Photo credit: Edina Török
What is Greta Thunberg’s movement and possible reasons behind its success?
Greta Thunberg is a 16-year old Swedish environmental activist who has brought the issue of climate change and its risks to worldwide attention, and is holding individuals and nations to account for their inaction against this imminent threat. She has inspired millions of people, including schoolchildren, to participate in climate strikes alongside each other. We suggested that the urgency of the issue, Greta’s unique personality and the clear logical explanations she gives are all possible reasons why so many people have been drawn in. Through these strikes, schoolchildren who will suffer the brunt of climate change are allowed to have their voices heard, and fight for future generations as well.
How might we, as individuals, help this social change happen?
One way we can help is by pushing for changes within institutions.
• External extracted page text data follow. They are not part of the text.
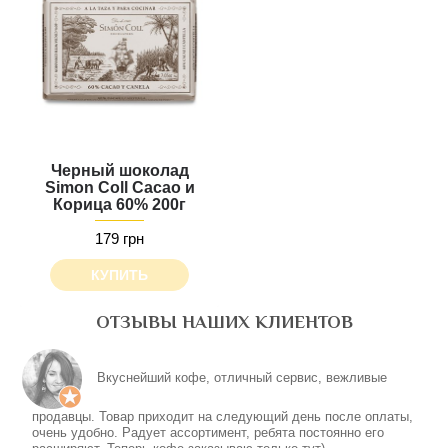
Черный шоколад
Simon Coll Cacao и
Корица 60% 200г
179 грн
КУПИТЬ
ОТЗЫВЫ НАШИХ КЛИЕНТОВ
Все понравилось, шоколадка в подарок особенно.
Будет классно, если появится опция самовывоза
- Елена Поципух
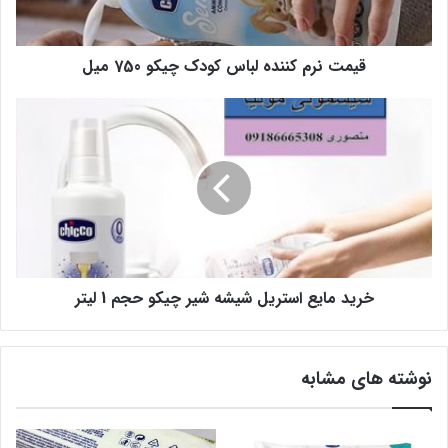
قیمت نرم کننده لباس کودک چیکو 750 میل
خرید مایع استریل شیشه شیر چیکو حجم 1 لیتر
نوشته های مشابه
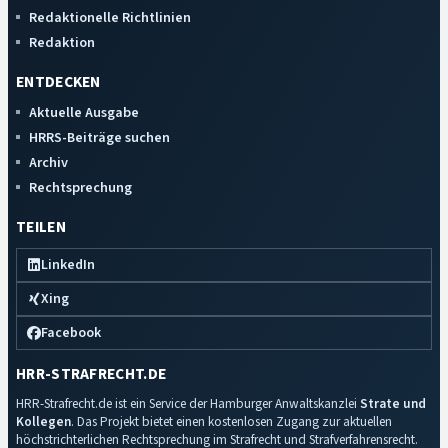
Redaktionelle Richtlinien
Redaktion
ENTDECKEN
Aktuelle Ausgabe
HRRS-Beiträge suchen
Archiv
Rechtsprechung
TEILEN
LinkedIn
Xing
Facebook
HRR-STRAFRECHT.DE
HRR-Strafrecht.de ist ein Service der Hamburger Anwaltskanzlei
Strate und
Kollegen
. Das Projekt bietet einen kostenlosen Zugang zur aktuellen
höchstrichterlichen Rechtsprechung im Strafrecht und Strafverfahrensrecht.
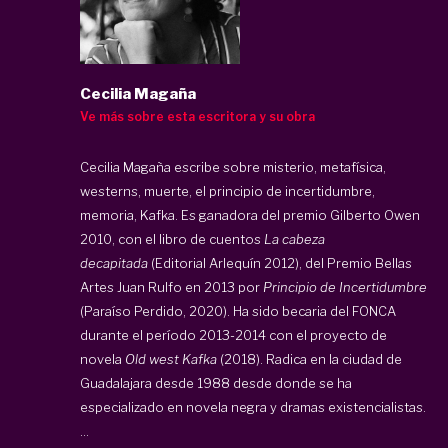
Cecilia Magaña
Ve más sobre esta escritora y su obra
Cecilia Magaña escribe sobre misterio, metafísica,
westerns, muerte, el principio de incertidumbre,
memoria, Kafka. Es ganadora del premio Gilberto Owen
2010, con el libro de cuentos
La cabeza
decapitada
(Editorial Arlequín 2012), del Premio Bellas
Artes Juan Rulfo en 2013 por
Principio de Incertidumbre
(Paraíso Perdido, 2020). Ha sido becaria del FONCA
durante el período 2013-2014 con el proyecto de
novela
Old west Kafka
(2018). Radica en la ciudad de
Guadalajara desde 1988 desde donde se ha
especializado en novela negra y dramas existencialistas.
...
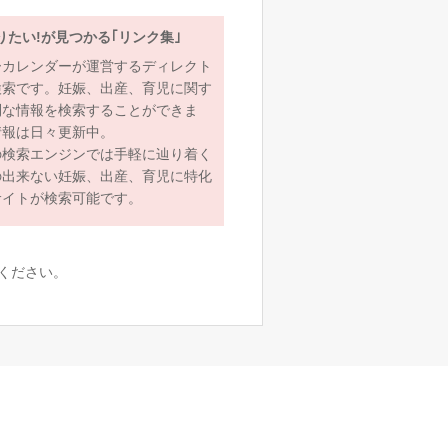
りたい!が見つかる｢リンク集｣
ーカレンダーが運営するディレクト
検索です。妊娠、出産、育児に関す
利な情報を検索することができま
情報は日々更新中。
の検索エンジンでは手軽に辿り着く
の出来ない妊娠、出産、育児に特化
サイトが検索可能です。
ください。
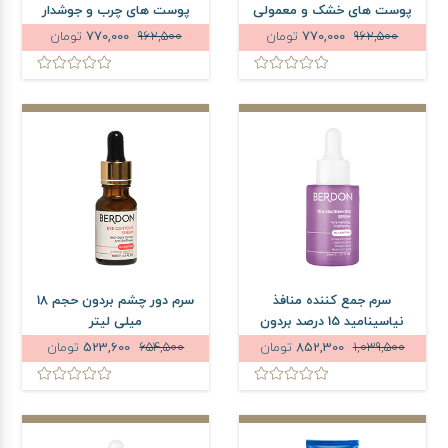
پوست های خشک و معمولی
پوست های چرب و جوشدار
بردون حجم 30 میلی لیتر
بردون حجم 30 میلی لیتر
962,500
770,000
تومان
962,500
770,000
تومان
سرم جمع کننده منافذ
سرم دور چشم بردون حجم 18
نیاسینامید 15 درصد بردون
میلی لیتر
حجم 30 میلی لیتر
1,039,500
852,300
تومان
654,500
523,600
تومان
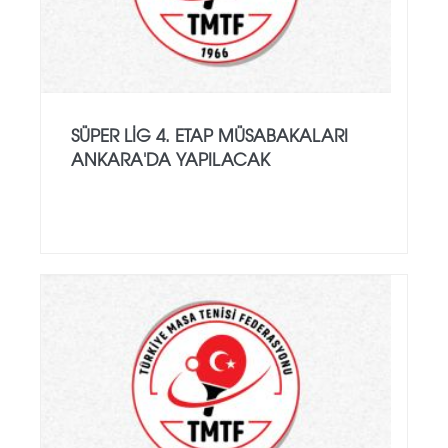
SÜPER LIG 4. ETAP MÜSABAKALARI
ANKARA'DA YAPILACAK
Within an institution there is a possibility for wide-scale coordination to drastically reduce carbon emissions, such as through carpooling to work or staff buses to pick up colleagues from nearby villages. Changing preselected options, such as making vegetarian meals the default canteen choice, at least on certain days of the week, is another way to achieve a widespread impact. However, we also discussed the problems of importing vegetables from far afield, rather than using local produce and therefore reducing carbon footprints. One way of improving this would be the publishing of carbon footprints and the setting of carbon budgets for individual restaurants and other institutions.
As researchers, another method suggested was to educate people on climate issues, and we highlighted the importance of approaching this major challenge through an interdisciplinary lens, as there are many stakeholders at play. For example, at the University of Göttingen, there is an interdisciplinary program which awards a certificate for taking modules from different disciplines focussed on ecology and sustainability. Similarly, Mid-Sweden University is developing relevant sustainability modules to be taken by all students. An interdisciplinary module of this kind also is provided by the University of Helsinki. Building on this, we discussed the importance of connecting different departments in their research, such as creating research platforms collating research on sustainability and building projects. At the Corvinus University of Budapest, there is a Corporate Sustainability module forming part of the MBA, where students research their own lives – looking at the consequences if everyone acted as they did.
Institutional change has a great impact on society, but making it happen is hard.
Changes made by individuals are often much less visible and seen as minor, but we suggest that it is actually these changes that often lay the groundwork for institutional changes to follow. Therefore, we must not belittle these changes, as seen in the plastic bag levy and indoor smoking ban being introduced in the UK following the growing consumer consciousness of the negative effects of these everyday practices. We acknowledged the dilemma of how corporations, which do the polluting, can get away with their unsustainable actions by shifting the blame onto consumers; whilst we should push for polluters to be responsible, we believe that this does not reduce the importance of making changes in our personal lives – “our own gift to change”.
We shared ways in which we, as international participants travelling to SCCS Europe 2019, can voluntarily compensate for our carbon emissions by changing our individual habits. Here are just a few of our ideas:
- Reducing meat consumption, especially of ruminants not grown on semi-natural grasslands
- Shifting towards ethical banks – looking at what your bank is investing in
- Quitting smoking
- Using your green space, such as planting vegetables – reducing costs of imports
- Using refillable bottles, instead of plastic cups and bottles
- Thinking about the costs of fashion products – both in its production and waste
- Shopping at zero-waste (no packaging) stores
- Supporting local communities’ produce
- Carbon offsetting – either directly with airlines and train companies, or setting aside money for investing in solar panels on your roof
- Encouraging the individuals concerned about the environment to vote – putting environmental issues on the government’s agenda
Photo credit: András Báldi
Just from discussing this together, perhaps we have resulted in the organisation of institutional change to mitigate our carbon footprint, albeit at a low level – what change might be possible at a higher level? We also would like to further encourage organisers of future SCCS conferences to make every possible effort into making our events less heavy on our environment.